Self-Templated, Enantioselective Assembly of an Amyloid-like Dipeptide into Multifunctional Hierarchical Helical Arrays

Chiral self-assembly of peptides has attracted great interest owing to their promising applications in biomedicine, chemistry, and materials science. However, compared with the rich knowledge about their chiral self-assembly at the molecular or nanoscale, the formation of long-range-ordered hierarchical helical arrays (HHAs) from simple peptides remains a formidable challenge. Herein, we report the self-templated assembly of an amyloid-like dipeptide into long-range-ordered HHAs by their spontaneous fibrillization and hierarchical helical assembly within a confined film. The chiral interactions between the peptide and diamines result in geometry frustration and the phase transition of self-assembling peptide films from achiral spherulite structures into chiral HHAs.
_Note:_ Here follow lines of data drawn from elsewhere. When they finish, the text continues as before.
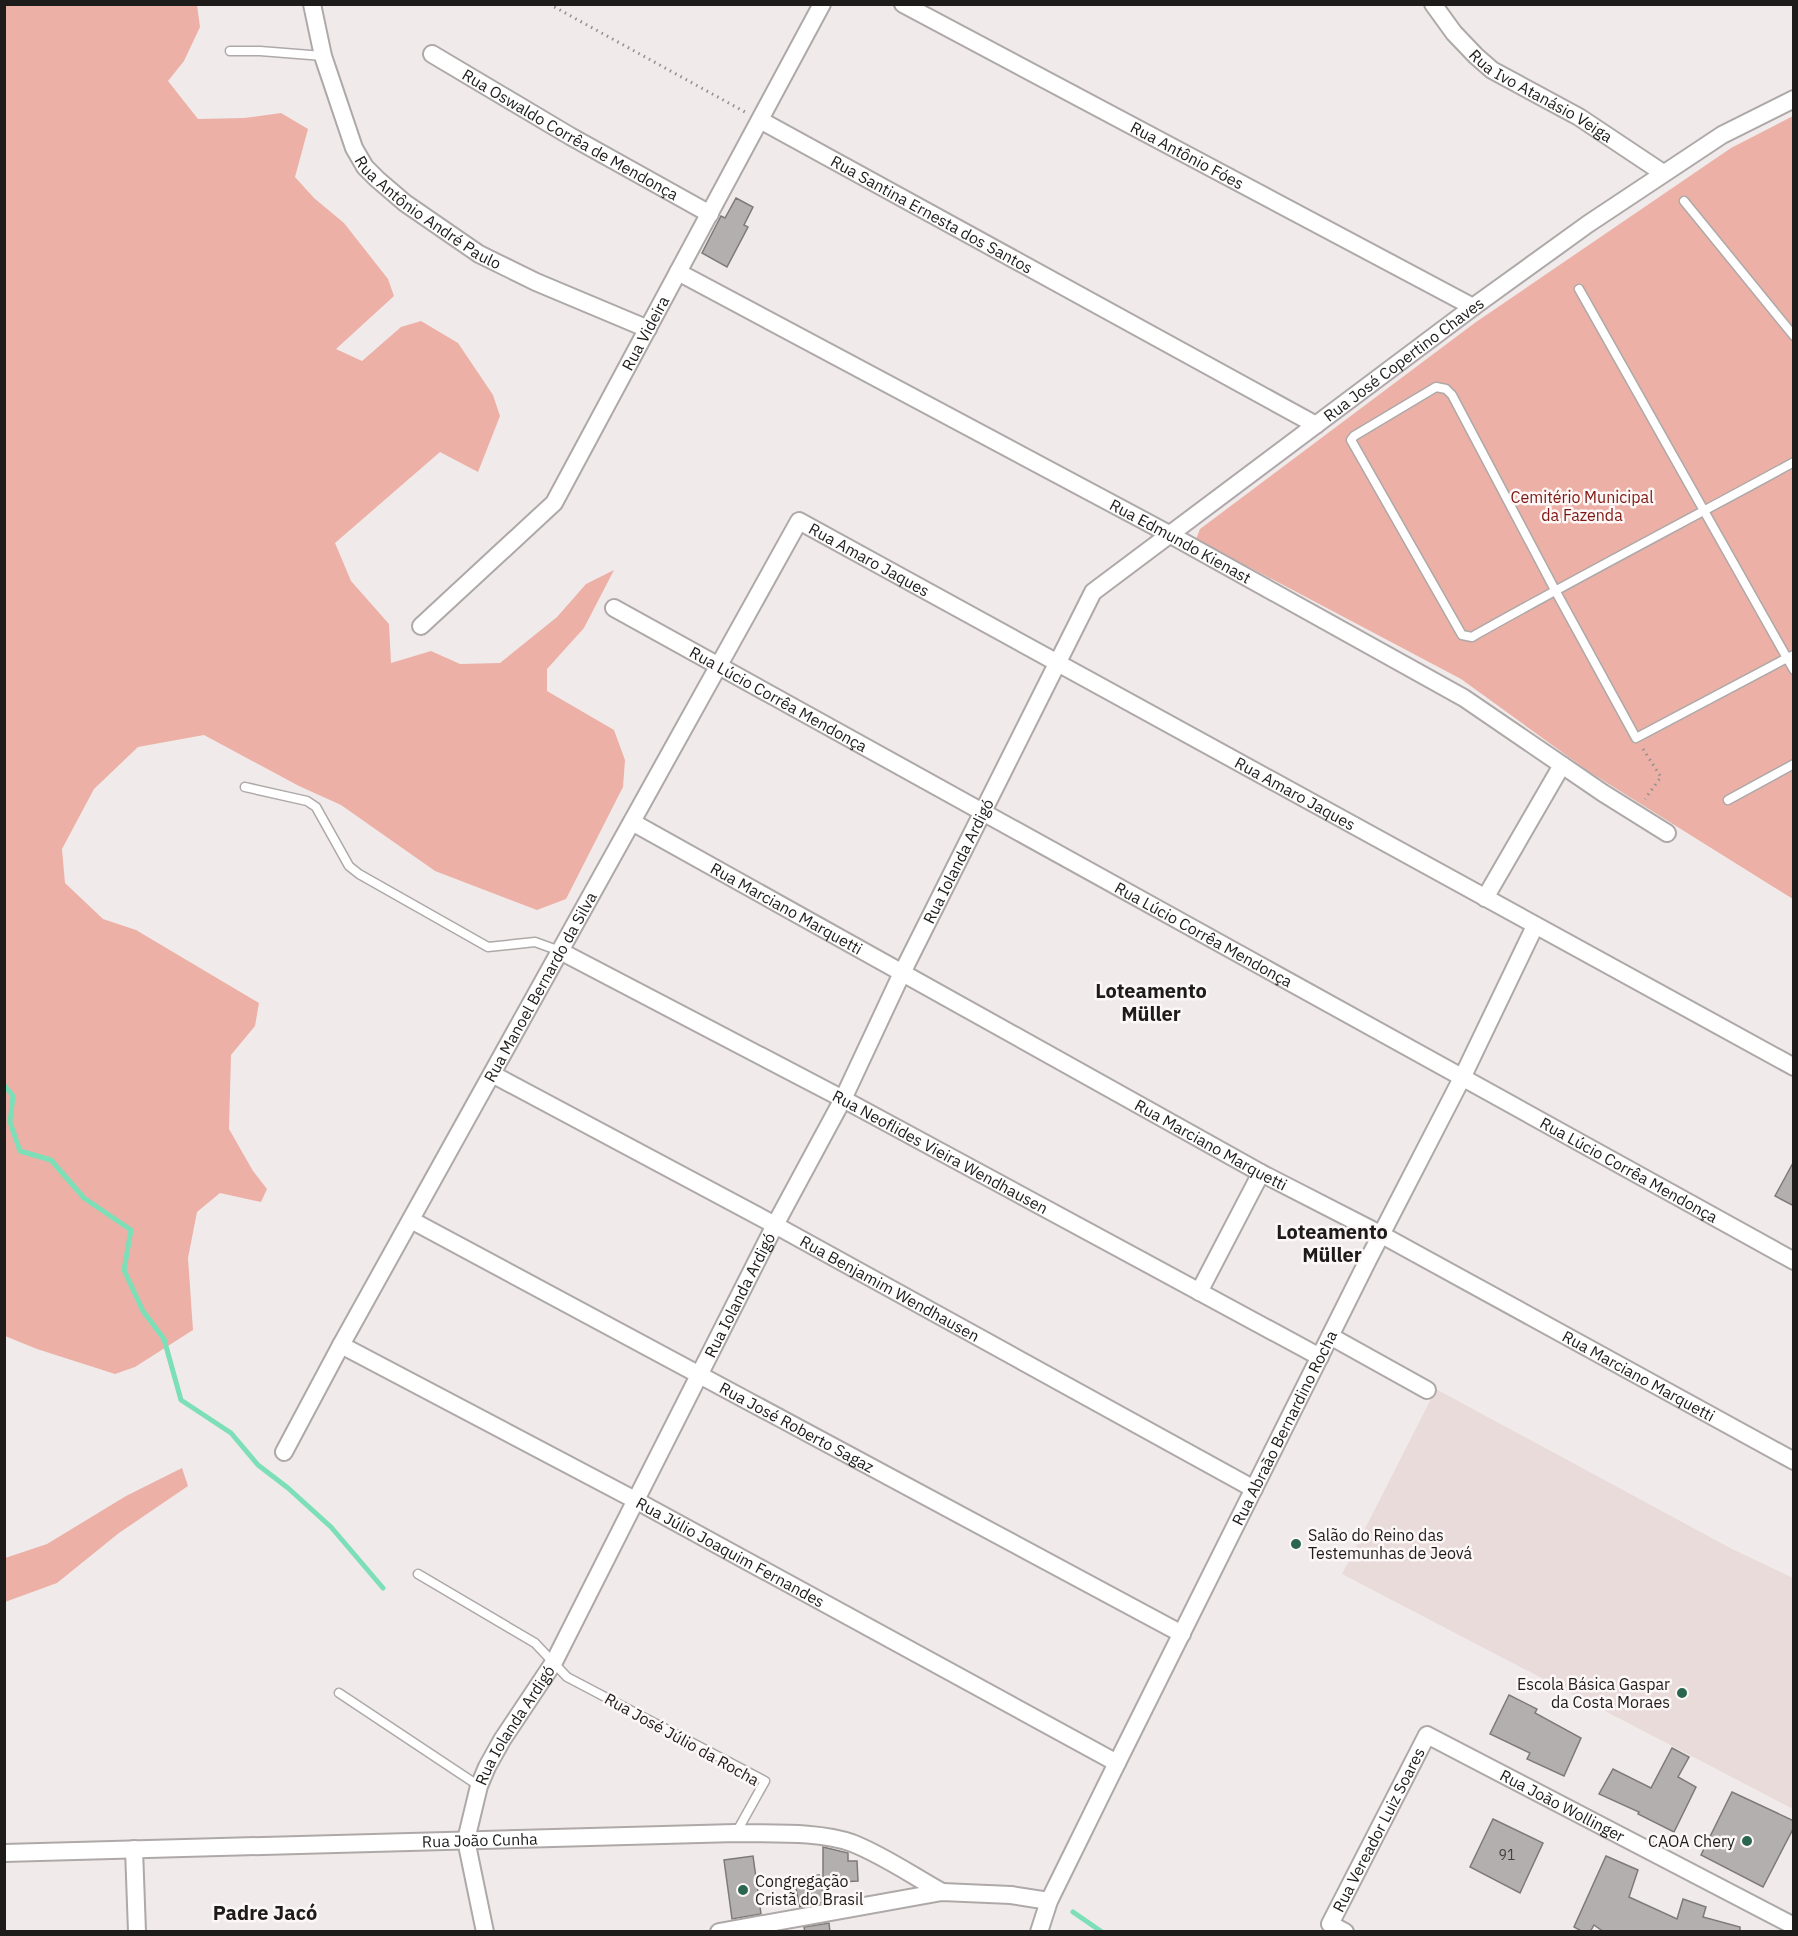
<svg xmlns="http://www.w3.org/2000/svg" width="1798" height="1936" font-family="'IBM Plex Sans',sans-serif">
  <rect width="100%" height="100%" fill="#f0ebea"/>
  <!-- built -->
  <path fill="#e9dbd9" d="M1436,1389L1732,1549L1793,1578V1809L1342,1574Z"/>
  <!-- green -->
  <path fill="#ecb0a6" d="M4,5H197L200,27L184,61L168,81L198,119L244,118L281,113L308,129L295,177L314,198L344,223L388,279L394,296L336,349L362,361L401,327L421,321L458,343L493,395L500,416L478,472L440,452L335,543L351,581L389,624L391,663L431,651L460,664L500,663L557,617L586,584L614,570L584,628L547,669V691L614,730L625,760L623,787L566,899L537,910L435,871L341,805L299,786L204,735L138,747L94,789L62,849L65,883L103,919L136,930L259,1003L255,1026L231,1055L229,1129L253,1171L267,1189L261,1202L220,1193L197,1212L188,1258L193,1330L135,1367L115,1374L37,1349L5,1336Z
    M1793,116V899L1588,771L1461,679L1196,539L1200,529L1476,322L1731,148Z
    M182,1468L188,1486L119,1533L57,1583L5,1602V1558L47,1544L126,1496Z"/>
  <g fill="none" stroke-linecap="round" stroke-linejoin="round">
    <!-- stream -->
    <path stroke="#7ddfb8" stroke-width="5" d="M4,1085L13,1096L10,1122L20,1151L51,1160L84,1198L131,1230L124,1270L143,1311L164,1339L181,1400L231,1433L258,1465L288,1488L331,1527L383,1588
      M1073,1912L1102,1932"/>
  </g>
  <!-- building -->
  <path fill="#b3afae" stroke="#7f7a7a" stroke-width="1.5" d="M736,198L753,207L744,225L748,227L727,267L702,253L721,216L725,218Z
    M1794,1161V1206L1775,1196Z
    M1509,1695L1537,1709L1535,1713L1581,1738L1564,1776L1527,1759L1530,1753L1490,1734Z
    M1672,1748L1689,1757L1678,1777L1696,1787L1674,1832L1638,1814L1639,1812L1599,1794L1613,1769L1651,1788Z
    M1732,1792L1794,1821V1827L1763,1887L1701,1855Z
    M1493,1819L1543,1843L1520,1893L1470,1867Z
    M823,1847L848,1853V1861H857L858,1881L823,1883Z
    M753,1856L761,1914L732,1919L724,1860Z
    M1606,1856L1638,1870L1629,1897L1677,1919L1683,1899L1706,1907L1703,1917L1740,1927V1932H1604L1594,1925L1590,1932H1583L1574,1927Z
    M819,1875L825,1902L800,1907L794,1880Z
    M829,1923L830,1932H805L804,1927Z"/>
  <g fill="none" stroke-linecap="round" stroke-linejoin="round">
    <!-- lane casing -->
    <g stroke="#aea9a8" stroke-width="11">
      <path id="lane" d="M230,51H260L323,56
        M1684,201L1794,336
        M1579,289L1787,658L1636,738L1555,590L1452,395L1446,389L1436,387L1354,436L1351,440L1462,635L1472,637L1477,634C1582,575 1688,520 1794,462
        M1794,655L1787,658L1794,670
        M245,787L307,801L316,807L349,866L359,874L488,947L535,942L560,951
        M1728,800L1794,764
        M418,1574L535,1643L567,1677L765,1781L736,1833
        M339,1693L479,1786"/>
    </g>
    <!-- street casing -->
    <g stroke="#aea9a8" stroke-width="20">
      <g id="street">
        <path id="s1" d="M312,4L323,56L354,148L365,167L377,179L405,203L479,254L536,282L648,329"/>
        <path id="s2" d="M903,4L1473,307"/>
        <path id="s3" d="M1433,4L1454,33L1476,56L1492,70L1579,117L1663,173"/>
        <path id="s4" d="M432,54L570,136L710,214"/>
        <path id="s5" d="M760,120L1316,425"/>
        <path id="s6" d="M678,272L1169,534L1464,698L1603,793L1667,833"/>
        <path id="s7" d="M614,608L1794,1261"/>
        <path id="s8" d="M421,626L554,503L822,4"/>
        <path id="s9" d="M632,822L1261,1173L1382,1235L1794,1461"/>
        <path d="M1485,898L1562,765"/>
        <path id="s10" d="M560,951L843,1099L1320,1357"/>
        <path id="s11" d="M492,1074L775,1225L1254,1489"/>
        <path id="s12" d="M411,1220L1182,1634"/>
        <path d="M1199,1292L1261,1173"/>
        <path d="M1330,1336L1427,1390"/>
        <path id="s13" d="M341,1345L637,1501L1117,1763"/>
        <path id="s14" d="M284,1452L341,1345L799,521L1794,1067"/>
        <path d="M134,1849L137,1932"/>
        <path id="s15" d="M4,1853L736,1833C772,1834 818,1831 852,1843C883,1855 913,1876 942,1892"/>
        <path id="s16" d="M485,1932L466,1840L479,1786L487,1767L502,1740L554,1662L775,1225L843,1099L902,973L1093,592L1473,307L1588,224L1722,135L1794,99"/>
        <path d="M719,1932L942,1892L1011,1895L1049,1901"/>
        <path id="s17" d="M1039,1932L1049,1901L1117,1763L1368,1260L1462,1078L1535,926"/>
        <path id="s18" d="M1345,1932L1330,1924L1427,1735L1794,1926"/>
      </g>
    </g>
    <!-- path -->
    <path stroke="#93908f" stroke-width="3" stroke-dasharray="1.5 4.5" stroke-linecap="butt" d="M549,4L745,112
      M1643,749L1661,777L1645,799"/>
    <!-- lane -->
    <use href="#lane" stroke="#fff" stroke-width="8"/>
    <!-- street -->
    <use href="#street" stroke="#fff" stroke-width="16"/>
  </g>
  <!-- markers -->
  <g fill="#2b6651" stroke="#fdf8f7" stroke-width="2">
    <circle cx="1296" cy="1544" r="6"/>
    <circle cx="1682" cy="1693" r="6"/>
    <circle cx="1747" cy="1841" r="6"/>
    <circle cx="743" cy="1890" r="6"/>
  </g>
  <g text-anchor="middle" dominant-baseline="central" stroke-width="5" stroke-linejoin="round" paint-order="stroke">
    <!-- number labels -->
    <g font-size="14" fill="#424140">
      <text x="1507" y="1855">91</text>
    </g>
    <!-- street labels -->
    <g font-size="16" fill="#1d1c1b" stroke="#fdf8f7">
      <text stroke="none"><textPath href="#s3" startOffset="144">Rua Ivo Atanásio Veiga</textPath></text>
      <text stroke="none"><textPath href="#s4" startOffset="160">Rua Oswaldo Corrêa de Mendonça</textPath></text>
      <text stroke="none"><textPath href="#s2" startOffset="322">Rua Antônio Fóes</textPath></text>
      <text stroke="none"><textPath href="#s1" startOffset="250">Rua Antônio André Paulo</textPath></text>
      <text stroke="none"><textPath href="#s5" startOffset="196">Rua Santina Ernesta dos Santos</textPath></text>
      <text stroke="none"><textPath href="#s8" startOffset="374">Rua Videira</textPath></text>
      <text stroke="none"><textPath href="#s16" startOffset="1881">Rua José Copertino Chaves</textPath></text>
      <text stroke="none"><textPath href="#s6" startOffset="570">Rua Edmundo Kienast</textPath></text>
      <text stroke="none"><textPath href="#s14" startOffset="1144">Rua Amaro Jaques</textPath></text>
      <text stroke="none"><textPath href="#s7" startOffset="188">Rua Lúcio Corrêa Mendonça</textPath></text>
      <text stroke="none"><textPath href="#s14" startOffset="1630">Rua Amaro Jaques</textPath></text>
      <text stroke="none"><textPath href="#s16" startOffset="1192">Rua Iolanda Ardigó</textPath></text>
      <text stroke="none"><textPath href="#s9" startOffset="177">Rua Marciano Marquetti</textPath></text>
      <text stroke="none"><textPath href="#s7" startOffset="674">Rua Lúcio Corrêa Mendonça</textPath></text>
      <text stroke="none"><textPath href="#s14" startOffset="531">Rua Manoel Bernardo da Silva</textPath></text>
      <text stroke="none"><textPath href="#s9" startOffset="663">Rua Marciano Marquetti</textPath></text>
      <text stroke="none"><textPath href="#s10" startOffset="430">Rua Neoflides Vieira Wendhausen</textPath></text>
      <text stroke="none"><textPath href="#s7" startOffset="1160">Rua Lúcio Corrêa Mendonça</textPath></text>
      <text stroke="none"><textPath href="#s11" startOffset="452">Rua Benjamim Wendhausen</textPath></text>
      <text stroke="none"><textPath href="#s16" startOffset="706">Rua Iolanda Ardigó</textPath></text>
      <text stroke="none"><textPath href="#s9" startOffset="1149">Rua Marciano Marquetti</textPath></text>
      <text stroke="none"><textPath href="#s12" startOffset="438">Rua José Roberto Sagaz</textPath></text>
      <text stroke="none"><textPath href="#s17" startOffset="561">Rua Abraão Bernardino Rocha</textPath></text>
      <text stroke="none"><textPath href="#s13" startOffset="441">Rua Júlio Joaquim Fernandes</textPath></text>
      <text stroke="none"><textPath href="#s16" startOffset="220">Rua Iolanda Ardigó</textPath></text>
      <text transform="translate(682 1739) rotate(29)">Rua José Júlio da Rocha</text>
      <text stroke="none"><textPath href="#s18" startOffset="382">Rua João Wollinger</textPath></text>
      <text stroke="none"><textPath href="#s18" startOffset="123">Rua Vereador Luiz Soares</textPath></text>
      <text stroke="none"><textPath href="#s15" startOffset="476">Rua João Cunha</textPath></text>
    </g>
    <!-- park labels -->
    <g font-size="16" fill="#7d1611" stroke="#fdf8f7">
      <text x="1582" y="497">Cemitério Municipal<tspan x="1582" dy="18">da Fazenda</tspan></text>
    </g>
    <!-- poi labels -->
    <g font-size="16" fill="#1d1c1b" stroke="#fdf8f7" text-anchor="start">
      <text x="1308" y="1535">Salão do Reino das<tspan x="1308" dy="18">Testemunhas de Jeová</tspan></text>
      <text x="1670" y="1684" text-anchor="end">Escola Básica Gaspar<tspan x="1670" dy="18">da Costa Moraes</tspan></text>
      <text x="1735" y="1841" text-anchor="end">CAOA Chery</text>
      <text x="755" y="1881">Congregação<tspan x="755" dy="18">Cristã do Brasil</tspan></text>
    </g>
    <!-- quarter labels -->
    <g font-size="20" font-weight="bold" fill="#1d1c1b" stroke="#fdf8f7">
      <text x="1151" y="990">Loteamento<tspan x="1151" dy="23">Müller</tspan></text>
      <text x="1332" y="1231">Loteamento<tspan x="1332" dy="23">Müller</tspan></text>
      <text x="265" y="1912">Padre Jacó</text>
    </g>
  </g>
  <!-- border -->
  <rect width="1798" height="1936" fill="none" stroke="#1d1c1b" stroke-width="12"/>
</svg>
By changing the chirality and enantioselective interactions, we can control the phase behavior, handedness, and chiroptics of the self-assembled HHAs precisely. Moreover, the redox activity of the HHAs allows the in situ decoration of nanoparticles with high catalytic activity. These results provide insights into the chiral self-assembly of peptides and the fabrication of highly ordered materials with complex architectures and promising applications in chiroptics and catalysis.

Automated summary

This study reports the self-templated assembly of amyloid-like dipeptides into long-range-ordered hierarchical helical arrays through spontaneous fibrillization and hierarchical helical assembly within a confined film. By changing the chirality and enantioselective interactions, researchers can precisely control the phase behavior, handedness, and chiroptics of the self-assembled HHAs. The redox activity of HHAs allows for the in situ decoration of nanoparticles with high catalytic activity.